Problems to work on:
a – Decide whether each statement agrees with the text on content analysis with open source tools, and answer yes or no, quoting the deciding words of the text. (i) The author used Ubuntu 11.10 to analyze interview transcripts. (ii) The dollar sign shown in the command is meant to be typed. (iii) Word frequency analysis is called the most complex kind of content analysis.
b – Render this sentence from the text on content analysis with open source tools in German: "The same things could be done in any Linux terminal, but the advantage of using shell-mode in Emacs is that it is very easy to edit the commands and keep working with the output, since it is all in a text buffer."
c – Copy out the text on content analysis with open source tools from "In the following, I" to "a text buffer.".

Content analysis with open source tools

In the following, I describe how I use open source tools to make different kinds of content analysis of text. In my particular case, I used Ubuntu 11.10 to perform analysis of interview transcripts. The same approach could be used with other Linux distributions, and interview transcripts are just one of many possible types of texts that can be analyzed with these tools. I also used the extensible editor Emacs to conduct these analyses, and all the shell commands were carried out in Emacs shell-mode. The same things could be done in any Linux terminal, but the advantage of using shell-mode in Emacs is that it is very easy to edit the commands and keep working with the output, since it is all in a text buffer.

At the outset, I consider a case where I have a plain text file entitled “Transcripts.txt”, and this file contains the interview transcripts that I want to analyze.

Making a concordance

When analyzing text, it can be useful to make a concordance - or index - of all the words that are contained in the text. Word frequency analysis is the simplest kind of content analysis. The Linux Cookbook contains the following formula for creating a simple concordance of the words in a text[1]:

$ tr ' ' ' RET

> ' < Transcripts.txt | sort | uniq -c RET

To explain the conventions used in the example above, $ is not to be written. It simply identifies the command prompt when logged into a unix/Linux terminal as a regular user. RET indicates that the “Enter” button should be pressed. The results of this command is something like this (when applying the recipe to John 3:16-17 in KJV as an example text):

      2 For

      2 God

      1 Son

      1 Son,

      1 be

      1 begotten

      1 believeth

      2 but

      1 condemn

      1 everlasting

      1 gave

      1 have

      1 he

      2 him

      2 his

      1 in

      1 into

      1 life.

Information provided:
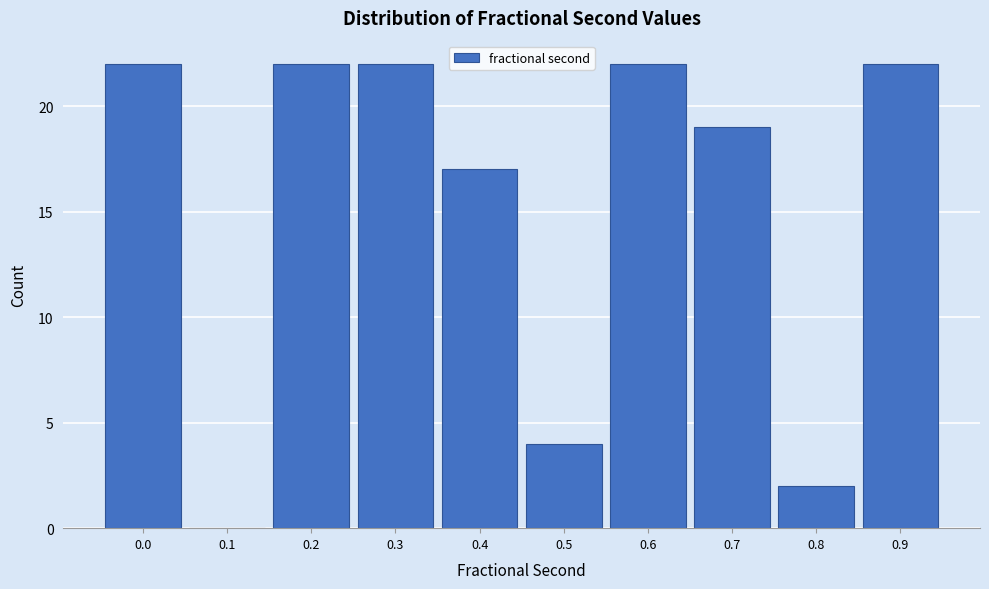

Reading left to right, what are all the values shown in this chart?

0.0=22	0.1=0	0.2=22	0.3=22	0.4=17	0.5=4	0.6=22	0.7=19	0.8=2	0.9=22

Answers by item:
a –
(i) Yes: "In my particular case, I used Ubuntu 11.10 to perform analysis of interview transcripts."
(ii) No: "$ is not to be written."
(iii) No: "Word frequency analysis is the simplest kind of content analysis."

b – Dieselben Dinge könnten in jedem Linux-Terminal erledigt werden, aber der Vorteil der Verwendung des Shell-Modus in Emacs besteht darin, dass es sehr einfach ist, die Befehle zu bearbeiten und mit der Ausgabe weiterzuarbeiten, da sich alles in einem Textpuffer befindet.

c –
In the following, I describe how I use open source tools to make different kinds of content analysis of text. In my particular case, I used Ubuntu 11.10 to perform analysis of interview transcripts. The same approach could be used with other Linux distributions, and interview transcripts are just one of many possible types of texts that can be analyzed with these tools. I also used the extensible editor Emacs to conduct these analyses, and all the shell commands were carried out in Emacs shell-mode. The same things could be done in any Linux terminal, but the advantage of using shell-mode in Emacs is that it is very easy to edit the commands and keep working with the output, since it is all in a text buffer.